As a writer, producer and label head, Pacheco worked with, and helped to build the careers, of such Latin giants as Celia Cruz, Willie Colón, Hector Lavoe, Ray Barretto, and Rubén Blades. Pacheco also led the salsa “supergroup” the Fania All-Stars. Other notables to emerge at Fania included Pete “El Conde” Rodriguez and Cheo Feliciano.

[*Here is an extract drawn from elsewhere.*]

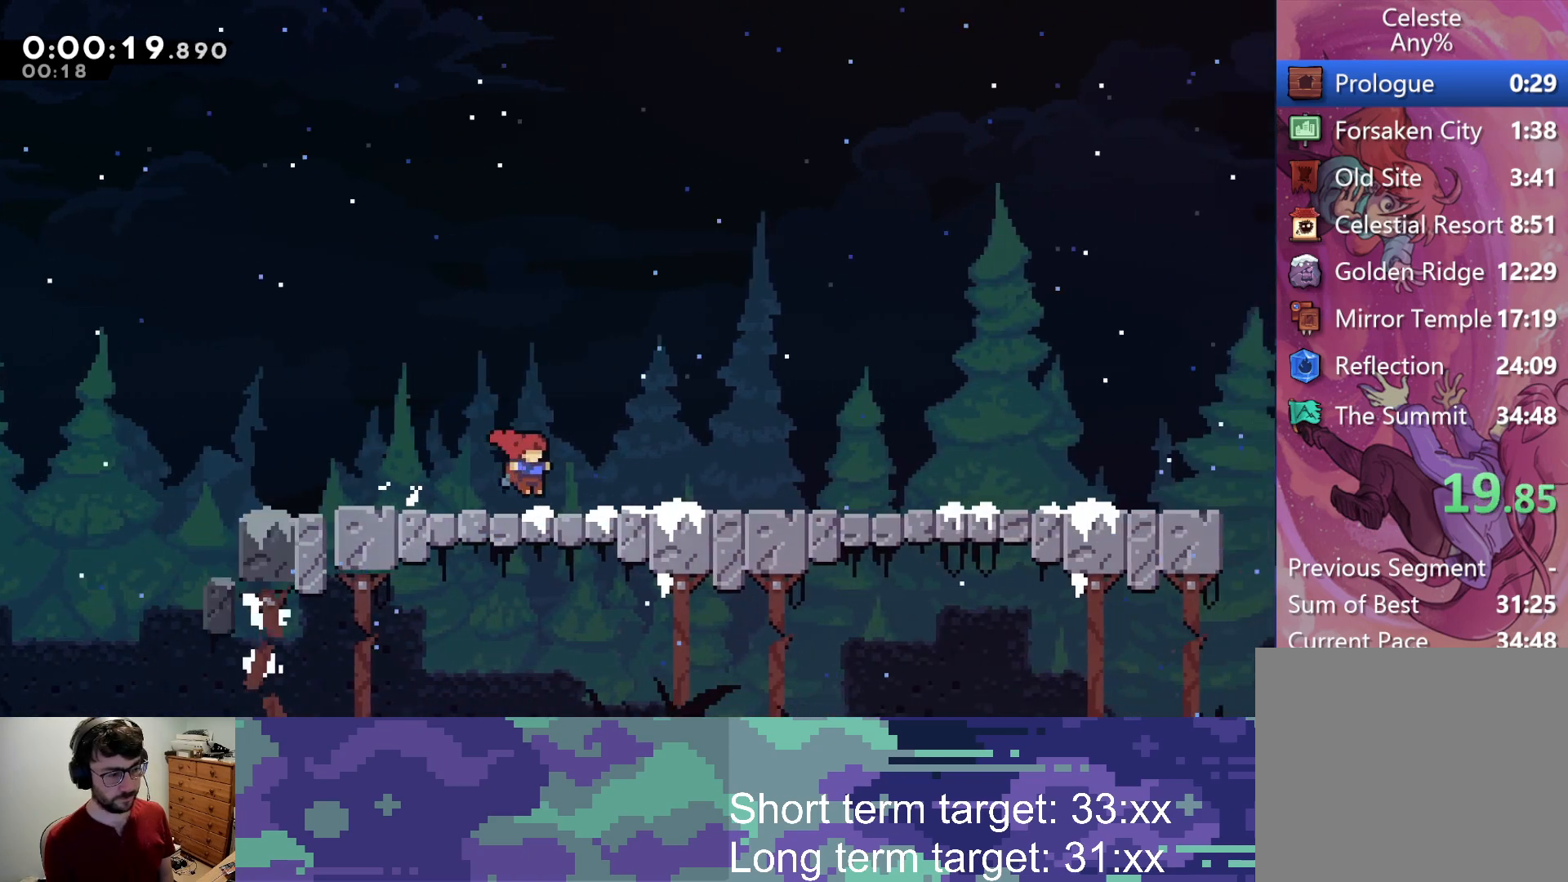
{"buttons": ["DPAD_RIGHT"], "left_stick": "center", "right_stick": "center", "events": [[50, "CROSS", "up"], [300, "CROSS", "down"], [350, "CROSS", "up"]]}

“We took the Cuban music and gave it a face-lift – a different approach and a more progressive sound,” Pacheco told the Village Voice in 2004. “We grew up in New York listening to rock and jazz, so we’d dress up our arrangements. We put the rhythm section up in front because we were used to rock-group drums — you know, that heavy sound.”
Juan Azarías Pacheco Knipping was born on March 25, 1935 in Santiago in the Dominican Republic. His father, Rafael Azarias Pacheco, led a dance band that played Cuban danzón, and Johnny committed himself to music from the time that the family moved to New York, to escape the Trujillo dictatorship, in the late 1940s. He became an in-demand circuit musician after teaching himself numerous instruments and studying percussion at Juilliard.
His band, Pacheco Y Su Charanga, formed in 1960 and toured the US and internationally with their increasingly popular pachanga style. He and attorney Jerry Masucci then formed Fania, where Pacheco’s wide-ranging talents as a musician, producer and label head helped to give Cuban music vast global recognition.
The Fania All-Stars emerged from regular jam sessions at New York’s Red Garter club, where they recorded their first live album in 1968. As Dave Hucker wrote in the liner notes of Charly Records’ 1988 Latin Jazz Fusion compilation: “Everybody and anybody who was big in Latin music sat in with the group at one time or another. Just to read through every member over the years would read like a who’s who of Latin music…the brief also was to experiment, to take the music further, mixing jazz and soul to cross over the barrios.”
One of the artists who helped spread the Latin word further by collaborating with the Fania All-Stars was Steve Winwood. In 1977, he told Sounds: “Johnny Pacheco was so fantastic as a conductor because he made me feel totally at ease. I didn’t have to worry about anything. He just said wait for the cue and go! Just incredible.”
Pacheco appeared on discs by such jazz notables as George Benson, Kenny Burrell, McCoy Tyner, and Les McCann. The Celia & Johnny album with Celia Cruz went gold, and did much to elevate Cruz to the title of “Queen of Salsa.” Pacheco won ten gold albums in total and received nine Grammy nominations. Fania was dissolved in the mid-1980s and its catalog was bought in 2005 by the Miami company Emusica.
In later years, he gave lectures about his beloved music and label while recording and touring tirelessly, leading another band of his own, Johnny Pacheco Y Su Tumbao Añejo. Among countless honors, he was given the Presidential Medal of Honor by then President of the Dominican Republic, Joaquín Balaguer, in 1996.